Changing the color of the mold might change the flavor profile as well.

Blue cheese is named for the color of the veins of mold that run through it—but we might have to start thinking of some different ways to refer to it. That's because scientists have discovered that the cheese's namesake color can actually be manipulated to take on different hues. Blue cheese, it turns out, can run the gamut of colors between white, yellow-green, red-brown-pink, and different shades of blue.

How scientists changed the color of blue cheese

Science Daily explains that a team from the School of Life Sciences at the University of Nottingham made the cheesy discovery. The color of blue cheese comes from the fungus Penicillium roqueforti, and that signature blue-green color comes from pigmented spores throughout its growth.


After studying how the natural color develops, the scientists learned that it's created via a particular biochemical pathway. After some tinkering, researchers discovered how to halt the pigmentation process at certain points. When that happens, the colors can be altered—and by extension, so can the flavor of the cheese.

That being said, one of the team members, Dr. Paul Dyer, professor of fungal biology at the University of Nottingham, says that the newly developed strains don't taste too different from regular blue cheese. "We found that the taste was very similar to the original blue strains from which they were derived," he said.

Volunteers who sampled the cheese during subsequent tests said that lighter-colored strains tasted more mild, while darker ones seemed more intense. As for the cheeses with reddish-brown and light green coloring, the tasters said that there was more fruitiness and tanginess to them. Given how scientifically similar the spores are, though, this might just be perception rather than a detectable flavor difference actually reflected in the cheese.

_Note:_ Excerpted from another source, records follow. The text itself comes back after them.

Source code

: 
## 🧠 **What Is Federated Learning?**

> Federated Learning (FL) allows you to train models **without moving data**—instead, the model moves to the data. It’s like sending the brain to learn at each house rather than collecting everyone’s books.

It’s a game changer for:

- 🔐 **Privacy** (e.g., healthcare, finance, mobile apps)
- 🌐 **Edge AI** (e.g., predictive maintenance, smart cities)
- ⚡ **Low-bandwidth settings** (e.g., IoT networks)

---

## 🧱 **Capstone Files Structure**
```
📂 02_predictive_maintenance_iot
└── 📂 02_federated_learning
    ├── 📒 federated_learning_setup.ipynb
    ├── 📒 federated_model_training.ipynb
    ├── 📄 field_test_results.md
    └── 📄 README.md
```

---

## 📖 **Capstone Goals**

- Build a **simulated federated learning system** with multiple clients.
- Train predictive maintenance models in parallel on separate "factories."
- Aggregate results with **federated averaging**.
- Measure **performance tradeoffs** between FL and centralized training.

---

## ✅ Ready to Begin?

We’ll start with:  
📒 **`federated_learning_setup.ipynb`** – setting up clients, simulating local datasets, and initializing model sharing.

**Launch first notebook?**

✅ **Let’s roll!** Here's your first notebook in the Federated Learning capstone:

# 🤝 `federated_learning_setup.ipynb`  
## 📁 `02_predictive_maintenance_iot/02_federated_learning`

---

I guess it's that color effect: Give me a bright green drink, and I'll probably assume you're handing me a lime flavor. Hand me a red one, and suddenly it's cherry. It's sort of like Froot Loops, where you might think the purple loop tastes different from the orange one, when the truth is, they're all the same flavor. Blue cheese turned pink? What's next, red velvet cake turned yellow? Is nothing sacred any more? Sacre bleu!